Paul Flewers, ‘I Know How, But I Don’t Know Why’: George Orwell’s Conception of Totalitarianism, New Interventions, Coventry, 1999, pp35, £2.00

IN only 35 pages, Paul Flewers nevertheless manages to provide an interesting, well-written discussion of George Orwell’s thinking with regard to Socialism and totalitarianism. His contribution to the debate regarding Orwell’s political development is most welcome, and deserves a wide readership. Did Orwell end up as an enemy of Socialism, as both right-wing commentators and the Communists and their fellow travellers have long argued? Had he moved to a left-reformist Tribune stance? How influential were revolutionary ideas on his thinking? This debate is likely to continue to be of interest to people on the left for as long as Orwell remains a popular writer. Flewers’ robust assessment of Orwell’s development, chronicling both his strengths and his weaknesses, is a valuable intervention, thoughtful and provocative, reclaiming the man for our side.

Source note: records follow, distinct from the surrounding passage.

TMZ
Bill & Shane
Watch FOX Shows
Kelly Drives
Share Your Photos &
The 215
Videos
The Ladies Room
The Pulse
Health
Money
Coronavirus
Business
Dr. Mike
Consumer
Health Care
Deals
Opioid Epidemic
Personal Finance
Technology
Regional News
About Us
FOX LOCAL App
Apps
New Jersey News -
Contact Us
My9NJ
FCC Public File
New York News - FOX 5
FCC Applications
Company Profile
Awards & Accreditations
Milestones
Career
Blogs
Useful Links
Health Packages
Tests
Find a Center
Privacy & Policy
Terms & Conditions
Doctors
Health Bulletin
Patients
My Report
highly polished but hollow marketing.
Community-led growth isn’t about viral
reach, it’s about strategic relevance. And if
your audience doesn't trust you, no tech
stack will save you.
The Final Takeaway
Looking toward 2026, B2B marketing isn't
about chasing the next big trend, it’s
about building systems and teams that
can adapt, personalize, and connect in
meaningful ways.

Rather than rehearse Flewers’ arguments, let me focus on one of the areas where, I suspect, he and I would be most likely to disagree.

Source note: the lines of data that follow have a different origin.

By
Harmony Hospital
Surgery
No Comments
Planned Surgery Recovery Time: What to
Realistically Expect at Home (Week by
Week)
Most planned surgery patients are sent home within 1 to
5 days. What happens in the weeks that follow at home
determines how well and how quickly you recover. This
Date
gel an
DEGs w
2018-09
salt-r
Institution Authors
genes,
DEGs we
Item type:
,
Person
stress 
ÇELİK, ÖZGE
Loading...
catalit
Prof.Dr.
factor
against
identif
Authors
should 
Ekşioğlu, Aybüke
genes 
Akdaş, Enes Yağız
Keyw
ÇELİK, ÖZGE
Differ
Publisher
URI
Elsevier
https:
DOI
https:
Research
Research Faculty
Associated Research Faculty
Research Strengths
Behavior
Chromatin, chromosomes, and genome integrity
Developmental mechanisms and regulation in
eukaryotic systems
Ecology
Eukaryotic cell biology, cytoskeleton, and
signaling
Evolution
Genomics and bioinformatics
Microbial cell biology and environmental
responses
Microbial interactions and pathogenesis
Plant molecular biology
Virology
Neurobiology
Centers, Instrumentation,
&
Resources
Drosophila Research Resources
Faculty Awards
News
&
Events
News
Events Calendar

Orwells’ trajectory from the revolutionary Socialism of the late 1930s to the left reformism of the late 1940s is not seriously in dispute, although there is considerable room for argument over the details. His increasing hostility to Stalinism has to be placed in this context, moving from his criticism of a cynical deal to divide up the world concluded between the Soviet Union and the Western Powers (Animal Farm) through to the more full-blooded assault on totalitarianism (Nineteen Eighty-Four). Instead of the postwar years being a period of working-class revolt, heralding the rise of an independent Socialist movement throughout Europe, the Communists were able to capture control of the most advanced sections of the working class. For Orwell, this involved not only the disappointment of his hopes for Socialism, but the danger of Stalinist rule extending throughout Eastern Europe and into Western Europe. He viewed such a development with horror. My own view is that whilst Animal Farm warned of a wartime rapprochement between the rulers of the Soviet Union and of the West, by Nineteen Eighty-Four he was engaged in a literary assault on Stalinism. This assault drew on the bureaucratic collectivist critique of the Soviet Union, on a Trotskyist heresy, and was intended as a contribution to the debate on the left. He hoped to break the left from ‘the Soviet myth’. Instead, the book was taken up by the right as a weapon in the Cold War, and Orwell’s premature death at the age of 46 prevented him from doing anything about it.

Flewers identifies ‘the structure’ of the novel, the fact that it looks like ‘an anti-Socialist work’, as making this confiscation possible. My own understanding is somewhat different. First of all, we have to recognise that as far as Orwell was concerned (quite correctly), the Soviet Union had nothing whatsoever to do with Socialism. Nineteen Eighty-Four gives expression to this belief. For much of the British left, however, this was anathema. Here we are not only talking about the Communist Party and its fellow-travellers. The orthodox Trotskyist view of the Soviet Union and its satellites as some kind of workers’ states (degenerate, deformed or whatever) was also an obstacle to understanding the real relation of Russian Communism to Socialism. It was the full-blooded and uncompromising nature of Orwell’s assault on Stalinism that led to the left handing the book over to the Cold Warriors. Isaac Deutscher’s attitude is a good example of this.

Having said this, Orwell’s embrace of the theory of bureaucratic collectivism also involved problems. If the Soviet Union was worse than Western capitalism, then there was a danger of ending up embracing Western capitalism as the lesser evil. Max Shachtman’s political trajectory demonstrates this danger. At the time of his death, Orwell was himself beginning to wrestle with the problems that this raised. The issue had by no means been decided despite sensationalist discussion of his relation with the Information Research Department. There were indications that his anti-Stalinism was clouding his political judgement, but there were also equally important indications to the contrary. This was the situation when he died. We just don’t know how his politics would have developed had he survived another decade. The view one takes seems to depend on how sympathetic one is to the man.